Use scale_figsize(...) together with figure_scale(...) when you actually want to create a larger scaled figure object.
set_plotting_defaults("nature")
x = np.linspace(0, 6 * np.pi, 500)
y = np.sin(x) + 0.15 * np.cos(4 * x)
fig, ax = plt.subplots(
figsize=set_size("paper", fraction=0.5, subplots=(1, 1)),
dpi=200,
)
ax.plot(x, y, label="Scaled display view")
ax.set_xlabel("Time (s)")
ax.set_ylabel("Amplitude")
ax.set_title("Notebook-scaled figure", loc="left", fontweight="bold")
ax.legend(frameon=False)
fig.tight_layout()
show_scaled(fig, scale=1.25)
Quick Recipe Card¶
Use this as a copy/paste checklist when preparing final figures:
from neuro_py.plotting.figure_helpers import show_scaled
# 1) Pick your destination workflow
set_plotting_defaults("nature") # or "word", "latex"
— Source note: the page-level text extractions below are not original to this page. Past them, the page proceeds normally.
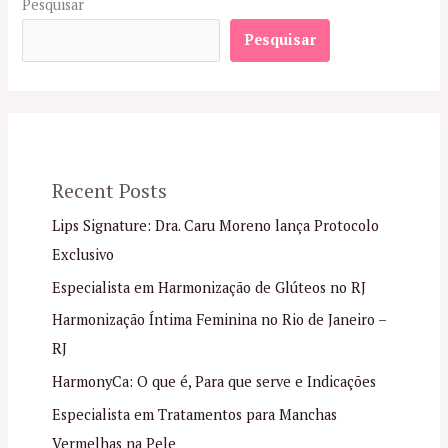
Pesquisar
Pesquisar
Recent Posts
Lips Signature: Dra. Caru Moreno lança Protocolo
Exclusivo
Especialista em Harmonização de Glúteos no RJ
Harmonização Íntima Feminina no Rio de Janeiro –
RJ
HarmonyCa: O que é, Para que serve e Indicações
Especialista em Tratamentos para Manchas
Vermelhas na Pele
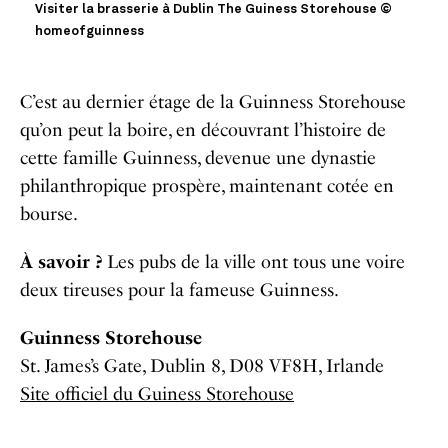
Visiter la brasserie à Dublin The Guiness Storehouse ©
homeofguinness
C’est au dernier étage de la Guinness Storehouse
qu’on peut la boire, en découvrant l’histoire de
cette famille Guinness, devenue une dynastie
philanthropique prospère, maintenant cotée en
bourse.​
À savoir ?
Les pubs de la ville ont tous une voire
deux tireuses pour la fameuse Guinness.
Guinness Storehouse
St. James’s Gate, Dublin 8, D08 VF8H, Irlande
Site officiel du Guiness Storehouse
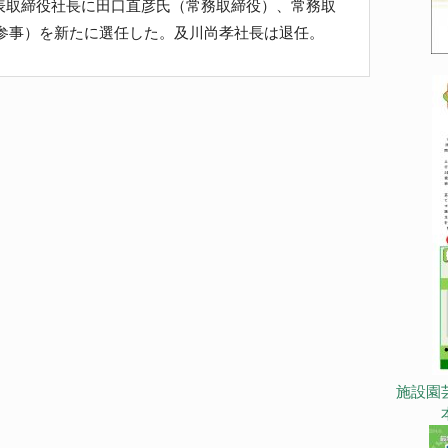
表取締役社長に田口直彦氏（常務取締役）、常務取
連参事）を新たに選任した。及川尚孝社長は退任。
施設園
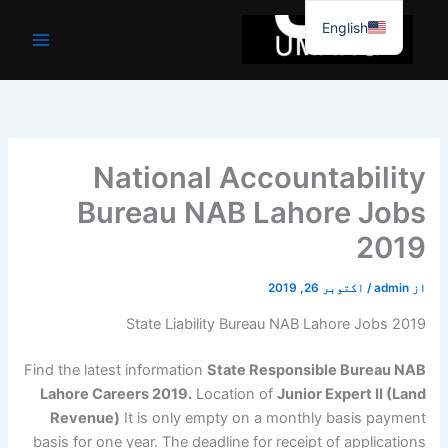
واد
English
ر
ائیں۔
National Accountability
Bureau NAB Lahore Jobs
2019
از
admin
/
اکتوبر 26, 2019
State Liability Bureau NAB Lahore Jobs 2019
Find the latest information
State Responsible Bureau NAB
Lahore Careers 2019.
Location of
Junior Expert II (Land
Revenue)
It is only empty on a monthly basis payment
basis for one year. The deadline for receipt of applications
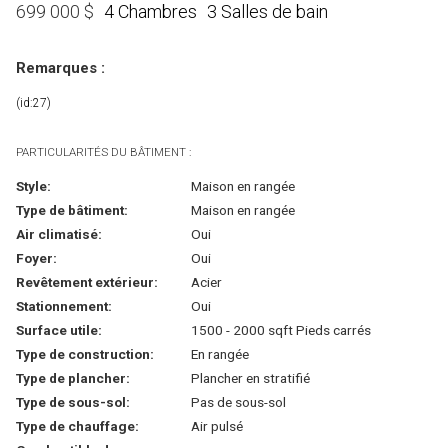
4 Chambres
3 Salles de bain
699 000
$
Remarques :
(id:27)
PARTICULARITÉS DU BÂTIMENT :
Style:
Maison en rangée
Type de bâtiment:
Maison en rangée
Air climatisé:
Oui
Foyer:
Oui
Revêtement extérieur:
Acier
Stationnement:
Oui
Surface utile:
1500 - 2000 sqft Pieds carrés
Type de construction:
En rangée
Type de plancher:
Plancher en stratifié
Type de sous-sol:
Pas de sous-sol
Type de chauffage:
Air pulsé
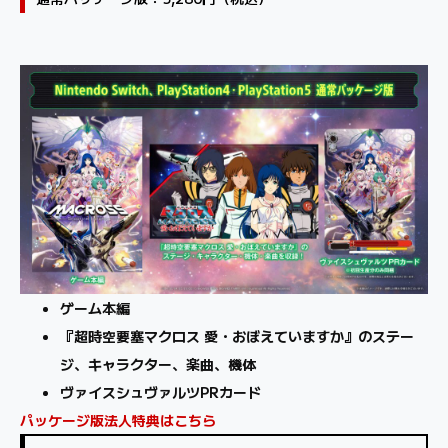
ゲーム本編
『超時空要塞マクロス 愛・おぼえていますか』のステー
ジ、キャラクター、楽曲、機体
ヴァイスシュヴァルツPRカード
パッケージ版法人特典はこちら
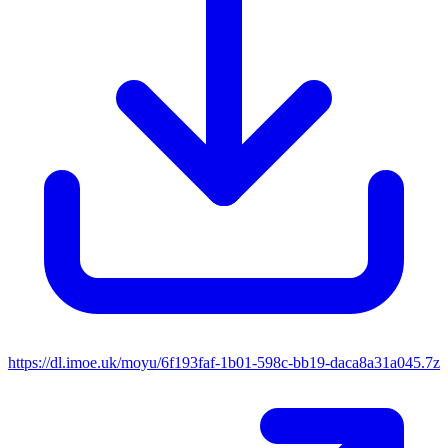
https://dl.imoe.uk/moyu/6f193faf-1b01-598c-bb19-daca8a31a045.7z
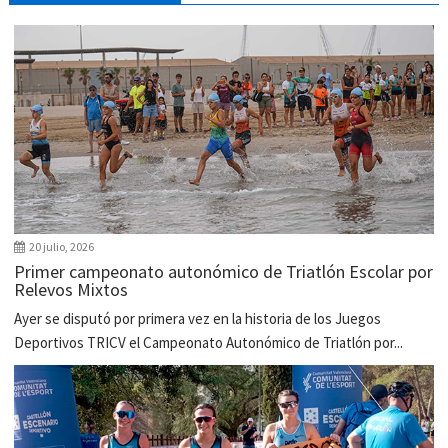
20 julio, 2026
Primer campeonato autonómico de Triatlón Escolar por
Relevos Mixtos
Ayer se disputó por primera vez en la historia de los Juegos
Deportivos TRICV el Campeonato Autonómico de Triatlón por...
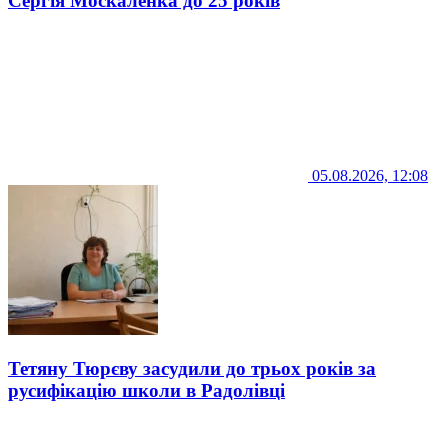
Сергія Москаленка до 25 років
05.08.2026, 12:08
Тетяну Тюрєву засудили до трьох років за
русифікацію школи в Радолівці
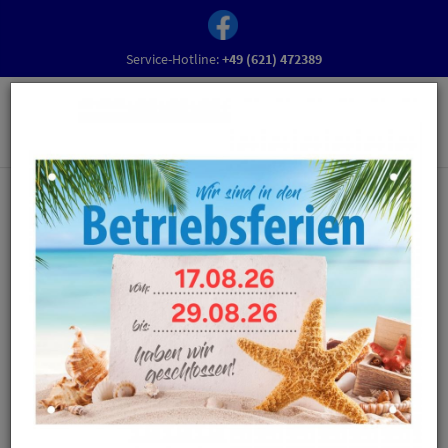
Service-Hotline:
+49 (621) 472389
Herzlich Willkommen bei Schuh-
Theurer
Hier finden Sie eine Auswahl unserer Angebote, Mode, News,
Schuhpflegetipps und aktuelle Events!
Da wir nicht alle unsere Modelle in unserem Online-Shop
zeigen können, lohnt es sich
immer persönlich bei uns vorbeizuschauen.
Vor Ort erwartet Sie eine große Auswahl an modischen und
bequemen Schuhen in hoher Qualität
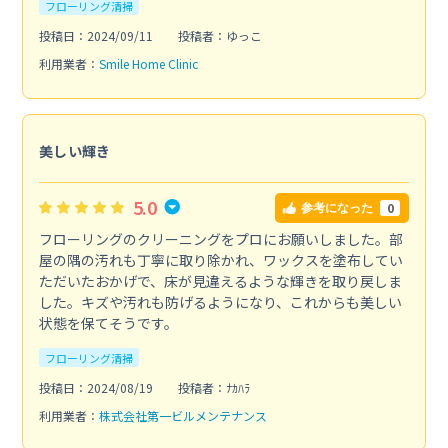
フローリング清掃
投稿日：2024/09/11
投稿者：ゆっこ
利用業者：
Smile Home Clinic
美しい輝き
5.0
0
参考になった
フローリングのクリーニングをプロにお願いしました。部
屋の隅の汚れも丁寧に取り除かれ、ワックスを塗布してい
ただいたおかげで、床が見違えるような輝きを取り戻しま
した。キズや汚れも防げるようになり、これからも美しい
状態を保てそうです。
フローリング清掃
投稿日：2024/08/19
投稿者：ﾅｶﾊﾗ
利用業者：
株式会社第一ビルメンテナンス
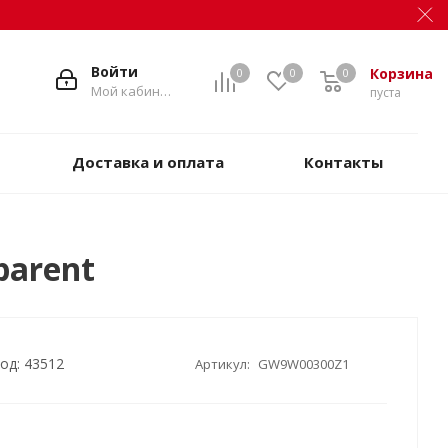
Войти
Корзина
0
0
0
Мой кабинет
пуста
Доставка и оплата
Контакты
parent
од: 43512
Артикул:
GW9W00300Z1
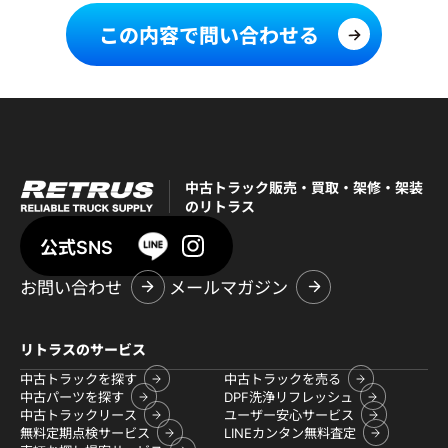
この内容で問い合わせる
中古トラック販売・買取・架修・架装
のリトラス
公式SNS
お問い合わせ
メールマガジン
リトラスのサービス
中古トラックを探す
中古トラックを売る
中古パーツを探す
DPF洗浄リフレッシュ
中古トラックリース
ユーザー安心サービス
無料定期点検サービス
LINEカンタン無料査定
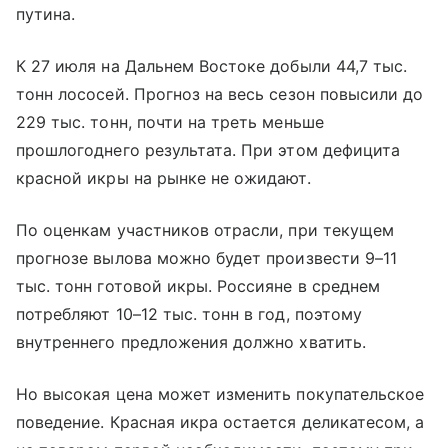
путина.
К 27 июля на Дальнем Востоке добыли 44,7 тыс.
тонн лососей. Прогноз на весь сезон повысили до
229 тыс. тонн, почти на треть меньше
прошлогоднего результата. При этом дефицита
красной икры на рынке не ожидают.
По оценкам участников отрасли, при текущем
прогнозе вылова можно будет произвести 9–11
тыс. тонн готовой икры. Россияне в среднем
потребляют 10–12 тыс. тонн в год, поэтому
внутреннего предложения должно хватить.
Но высокая цена может изменить покупательское
поведение. Красная икра остается деликатесом, а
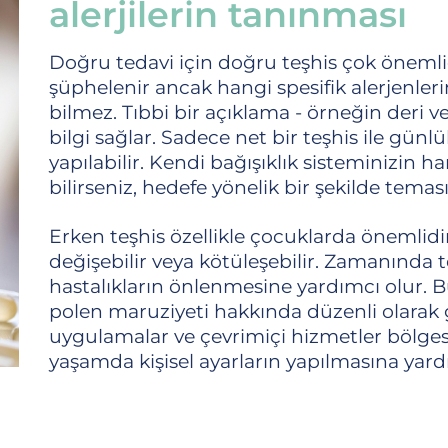
alerjilerin tanınması
Doğru tedavi için doğru teşhis çok önemlidi
şüphelenir ancak hangi spesifik alerjenler
bilmez. Tıbbi bir açıklama - örneğin deri ve
bilgi sağlar. Sadece net bir teşhis ile gün
yapılabilir. Kendi bağışıklık sisteminizin ha
bilirseniz, hedefe yönelik bir şekilde teması 
Erken teşhis özellikle çocuklarda önemlidir. 
değişebilir veya kötüleşebilir. Zamanında teş
hastalıkların önlenmesine yardımcı olur. Bu
polen maruziyeti hakkında düzenli olarak g
uygulamalar ve çevrimiçi hizmetler bölge
yaşamda kişisel ayarların yapılmasına yard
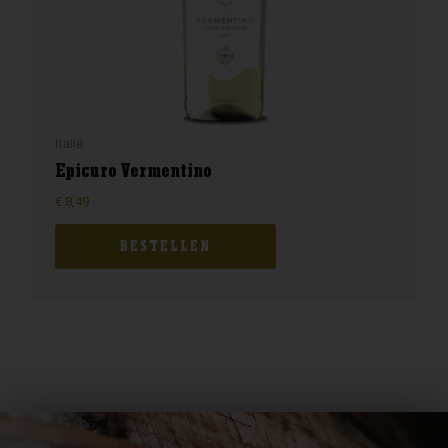
Italië
Epicuro Vermentino
€
8,49
BESTELLEN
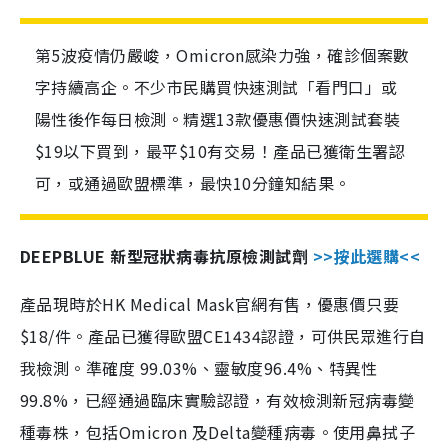
第5波疫情仍嚴峻，Omicron感染力強，確診個案數
字持續高企。不少市民購買快速測試「看門口」或
陽性後作每日檢測。精選13款優惠價快速測試套裝
$19以下買到，最平$10有交易！產品已獲衛生署認
可，或通過歐盟標準，最快10分鐘知結果。
DEEPBLUE 新型冠狀病毒抗原檢測試劑
>>按此選購<<
產品現時於HK Medical Mask官網有售，優惠價只要
$18/件。產品已獲得歐盟CE1434認證，可供民眾進行自
我檢測。準確度 99.03%、靈敏度96.4%、特異性
99.8%，已經通過臨床實驗認證，有效檢測新冠病毒變
種毒株，包括Omicron 及Delta變種病毒。使用鼻拭子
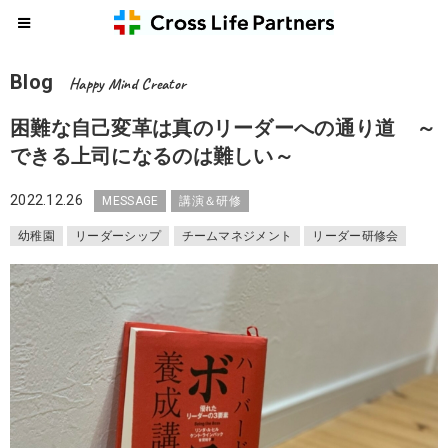
Blog
Happy Mind Creator
困難な自己変革は真のリーダーへの通り道 ～
できる上司になるのは難しい～
2022.12.26
MESSAGE
講演＆研修
幼稚園
リーダーシップ
チームマネジメント
リーダー研修会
# 2) Match figure width to target layout
fig, ax = plt.subplots(figsize=set_size("nature_single"))
# 3) Multi-panel layout (height auto-adjusts)
fig, axes = plt.subplots(2, 3, figsize=set_size("nature_double", subplots=(2, 3)))
# 4) For maps/matrices, force square axes
fig, ax = plt.subplots(figsize=set_size("nature_single", ratio=1.0))
# 5) Half-width panel for insets
fig, ax = plt.subplots(figsize=set_size("nature_double", fraction=0.5))
# 6) Optional: scale for notebook display while preserving proportions
scale = 1.5
show_scaled(fig, scale=scale)
# 7) Save vector output for publication
fig.savefig("figure.svg", bbox_inches="tight")
Tip: if labels look too small/large in your manuscript, verify that the figure is inserted at its intended physical width (not scaled in the editor).